Reproduce, without any change, the entries from the start of the records through the line that contains "Keywords: wetter knappenrode", including that line.

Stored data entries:
##########

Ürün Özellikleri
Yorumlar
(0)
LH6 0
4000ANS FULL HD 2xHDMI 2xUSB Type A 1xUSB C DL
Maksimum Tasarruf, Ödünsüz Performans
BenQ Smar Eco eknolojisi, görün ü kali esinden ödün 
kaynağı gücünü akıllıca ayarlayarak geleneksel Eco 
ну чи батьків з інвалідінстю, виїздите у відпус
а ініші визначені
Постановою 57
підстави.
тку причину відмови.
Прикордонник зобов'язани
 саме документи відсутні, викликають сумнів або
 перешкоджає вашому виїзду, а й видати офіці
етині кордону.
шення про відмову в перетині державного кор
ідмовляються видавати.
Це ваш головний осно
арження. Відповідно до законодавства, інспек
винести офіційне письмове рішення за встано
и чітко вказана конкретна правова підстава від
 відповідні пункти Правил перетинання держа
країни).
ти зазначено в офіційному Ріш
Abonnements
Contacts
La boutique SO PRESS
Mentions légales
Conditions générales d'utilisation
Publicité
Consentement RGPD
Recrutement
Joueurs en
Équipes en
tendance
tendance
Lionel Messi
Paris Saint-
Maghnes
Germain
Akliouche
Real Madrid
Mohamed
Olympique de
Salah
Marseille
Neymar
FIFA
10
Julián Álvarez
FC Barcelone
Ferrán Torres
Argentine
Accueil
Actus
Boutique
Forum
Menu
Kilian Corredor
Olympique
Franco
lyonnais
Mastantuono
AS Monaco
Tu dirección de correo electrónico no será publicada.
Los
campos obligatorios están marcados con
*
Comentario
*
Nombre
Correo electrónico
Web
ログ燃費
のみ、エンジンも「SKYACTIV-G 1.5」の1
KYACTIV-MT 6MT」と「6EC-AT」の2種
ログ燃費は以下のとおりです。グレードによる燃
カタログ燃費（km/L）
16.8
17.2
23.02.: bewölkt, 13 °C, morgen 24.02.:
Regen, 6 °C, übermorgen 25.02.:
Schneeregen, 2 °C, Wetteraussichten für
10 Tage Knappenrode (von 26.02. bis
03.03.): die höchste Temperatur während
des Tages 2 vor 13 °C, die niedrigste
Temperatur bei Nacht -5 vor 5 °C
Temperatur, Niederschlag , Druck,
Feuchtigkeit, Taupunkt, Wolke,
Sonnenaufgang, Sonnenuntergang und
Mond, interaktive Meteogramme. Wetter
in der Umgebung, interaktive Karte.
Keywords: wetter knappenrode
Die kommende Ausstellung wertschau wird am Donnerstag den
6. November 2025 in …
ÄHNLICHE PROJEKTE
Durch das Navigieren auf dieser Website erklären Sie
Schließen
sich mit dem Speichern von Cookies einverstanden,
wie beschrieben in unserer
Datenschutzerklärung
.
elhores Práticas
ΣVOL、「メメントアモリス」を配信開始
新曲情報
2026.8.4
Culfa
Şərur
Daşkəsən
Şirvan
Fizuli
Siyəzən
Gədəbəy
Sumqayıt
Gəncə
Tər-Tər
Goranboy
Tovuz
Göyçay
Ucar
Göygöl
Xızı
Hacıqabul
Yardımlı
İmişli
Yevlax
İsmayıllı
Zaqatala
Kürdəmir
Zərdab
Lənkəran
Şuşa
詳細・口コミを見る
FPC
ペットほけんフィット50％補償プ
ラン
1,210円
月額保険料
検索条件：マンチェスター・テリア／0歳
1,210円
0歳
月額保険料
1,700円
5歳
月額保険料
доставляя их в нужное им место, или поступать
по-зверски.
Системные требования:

##########

Solved problem
Ürün Özellikleri
Yorumlar
(0)
LH6 0
4000ANS FULL HD 2xHDMI 2xUSB Type A 1xUSB C DL
Maksimum Tasarruf, Ödünsüz Performans
BenQ Smar Eco eknolojisi, görün ü kali esinden ödün 
kaynağı gücünü akıllıca ayarlayarak geleneksel Eco 
ну чи батьків з інвалідінстю, виїздите у відпус
а ініші визначені
Постановою 57
підстави.
тку причину відмови.
Прикордонник зобов'язани
 саме документи відсутні, викликають сумнів або
 перешкоджає вашому виїзду, а й видати офіці
етині кордону.
шення про відмову в перетині державного кор
ідмовляються видавати.
Це ваш головний осно
арження. Відповідно до законодавства, інспек
винести офіційне письмове рішення за встано
и чітко вказана конкретна правова підстава від
 відповідні пункти Правил перетинання держа
країни).
ти зазначено в офіційному Ріш
Abonnements
Contacts
La boutique SO PRESS
Mentions légales
Conditions générales d'utilisation
Publicité
Consentement RGPD
Recrutement
Joueurs en
Équipes en
tendance
tendance
Lionel Messi
Paris Saint-
Maghnes
Germain
Akliouche
Real Madrid
Mohamed
Olympique de
Salah
Marseille
Neymar
FIFA
10
Julián Álvarez
FC Barcelone
Ferrán Torres
Argentine
Accueil
Actus
Boutique
Forum
Menu
Kilian Corredor
Olympique
Franco
lyonnais
Mastantuono
AS Monaco
Tu dirección de correo electrónico no será publicada.
Los
campos obligatorios están marcados con
*
Comentario
*
Nombre
Correo electrónico
Web
ログ燃費
のみ、エンジンも「SKYACTIV-G 1.5」の1
KYACTIV-MT 6MT」と「6EC-AT」の2種
ログ燃費は以下のとおりです。グレードによる燃
カタログ燃費（km/L）
16.8
17.2
23.02.: bewölkt, 13 °C, morgen 24.02.:
Regen, 6 °C, übermorgen 25.02.:
Schneeregen, 2 °C, Wetteraussichten für
10 Tage Knappenrode (von 26.02. bis
03.03.): die höchste Temperatur während
des Tages 2 vor 13 °C, die niedrigste
Temperatur bei Nacht -5 vor 5 °C
Temperatur, Niederschlag , Druck,
Feuchtigkeit, Taupunkt, Wolke,
Sonnenaufgang, Sonnenuntergang und
Mond, interaktive Meteogramme. Wetter
in der Umgebung, interaktive Karte.
Keywords: wetter knappenrode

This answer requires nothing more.